Before you go — I wrote this in 2026 and double-checked every price, fee, opening time and rule I could, but Bali changes fast. Treat the figures here as a guide and confirm the latest details before you book or travel.
FAQs
Do I need an eSIM or a physical SIM for Bali? For most short trips an eSIM is easier and avoids the IMEI rule. You install it at home on home wifi and have working data the moment you land. A physical local SIM only really wins for long stays where you want a proper Indonesian number, or if your phone can’t take an eSIM.
Which is the best eSIM for Bali in 2026? For wide coverage including the islands, a Telkomsel-backed eSIM like Holafly or Nomad is the safest pick. Airalo is easy and reliable (around US$22 for 10GB) if you’re staying in the busy south. Saily is a tidy budget newcomer worth comparing on price.
How much does a Telkomsel tourist SIM cost? A 30-day Telkomsel tourist SIM with around 25GB costs roughly IDR 150,000 (about £7.50) when bought sensibly. Airport kiosks charge more for the convenience. Buy from an official GraPARI store in town for the best rate and correct activation.

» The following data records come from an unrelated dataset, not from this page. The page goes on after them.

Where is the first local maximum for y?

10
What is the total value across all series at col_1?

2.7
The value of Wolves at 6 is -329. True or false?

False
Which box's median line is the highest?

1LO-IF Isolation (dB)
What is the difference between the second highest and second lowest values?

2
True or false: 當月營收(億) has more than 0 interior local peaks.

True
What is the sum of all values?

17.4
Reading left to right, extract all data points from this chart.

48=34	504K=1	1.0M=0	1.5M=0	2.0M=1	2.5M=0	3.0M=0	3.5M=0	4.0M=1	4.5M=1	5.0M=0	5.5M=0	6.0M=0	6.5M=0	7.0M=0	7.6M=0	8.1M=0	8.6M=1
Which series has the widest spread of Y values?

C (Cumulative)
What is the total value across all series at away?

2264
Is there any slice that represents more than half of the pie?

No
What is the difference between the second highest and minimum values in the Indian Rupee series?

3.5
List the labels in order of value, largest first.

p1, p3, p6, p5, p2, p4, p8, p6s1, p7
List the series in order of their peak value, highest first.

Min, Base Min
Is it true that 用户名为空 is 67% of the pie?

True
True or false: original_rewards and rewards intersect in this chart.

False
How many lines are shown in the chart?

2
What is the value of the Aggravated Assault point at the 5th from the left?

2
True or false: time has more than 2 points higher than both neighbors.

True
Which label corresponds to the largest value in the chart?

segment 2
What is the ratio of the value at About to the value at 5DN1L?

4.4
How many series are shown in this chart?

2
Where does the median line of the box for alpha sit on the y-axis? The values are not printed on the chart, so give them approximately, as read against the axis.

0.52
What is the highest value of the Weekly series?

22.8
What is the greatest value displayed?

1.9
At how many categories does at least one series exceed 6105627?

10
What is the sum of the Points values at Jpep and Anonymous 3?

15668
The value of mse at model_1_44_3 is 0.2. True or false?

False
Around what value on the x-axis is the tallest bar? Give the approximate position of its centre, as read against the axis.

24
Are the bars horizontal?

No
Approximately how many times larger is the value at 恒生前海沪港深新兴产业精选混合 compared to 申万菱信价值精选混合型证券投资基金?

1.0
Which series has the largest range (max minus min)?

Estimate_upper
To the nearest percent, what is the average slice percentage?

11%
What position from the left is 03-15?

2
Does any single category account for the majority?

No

Do I have to register my IMEI in Bali? No, not for short stays of roughly 90 days or less — tourist SIM packages come pre-validated. The IMEI registration rule only bites for longer stays on a physical local SIM, where an unregistered phone can eventually be blocked. Travel eSIMs skip the IMEI issue entirely because they roam.
What is the All Indonesia app? It’s the official app that now bundles your arrival and customs declaration into one place. You fill it in before you land and save the QR code to show on arrival. If you’re staying long enough to need IMEI registration, it’s part of that customs flow.
Can I buy a SIM card at Bali airport? Yes, there are kiosks in the Ngurah Rai arrivals hall and they’ll set it up on the spot. Expect to pay a premium — roughly IDR 150,000–250,000 for 15–30GB. It’s handy after a late flight, but town shops are cheaper for the same data.
Will my phone work in remote parts of Bali? In the south and Ubud, any network is fine. In the highlands, West Bali and the smaller Gili Islands, Telkomsel is the only one I’d rely on. Choose a Telkomsel-based eSIM or SIM if your trip involves volcanoes, ferries or real countryside.
Is Airalo good for Bali? Yes, for value and ease, especially around Canggu, Seminyak and Ubud. It rides Indosat Ooredoo Hutchison and Tri (3) rather than Telkomsel, so coverage is weaker in genuinely remote spots. For island-hopping, pick something Telkomsel-backed instead.
Do I need my passport to buy a SIM in Bali? Yes. Since 2026, SIM cards ship inactive and only activate after an identity check, so bring the passport you entered on. Official Telkomsel and XL stores will register it properly; this doesn’t apply to travel eSIMs.
How much data do I need for a two-week Bali trip? Around 10–20GB covers most travellers using maps, messaging, social media and the odd video call. If you’re working remotely or streaming, lean towards an unlimited or 25GB+ plan. It’s cheap enough here that buying a little extra headroom is worth it.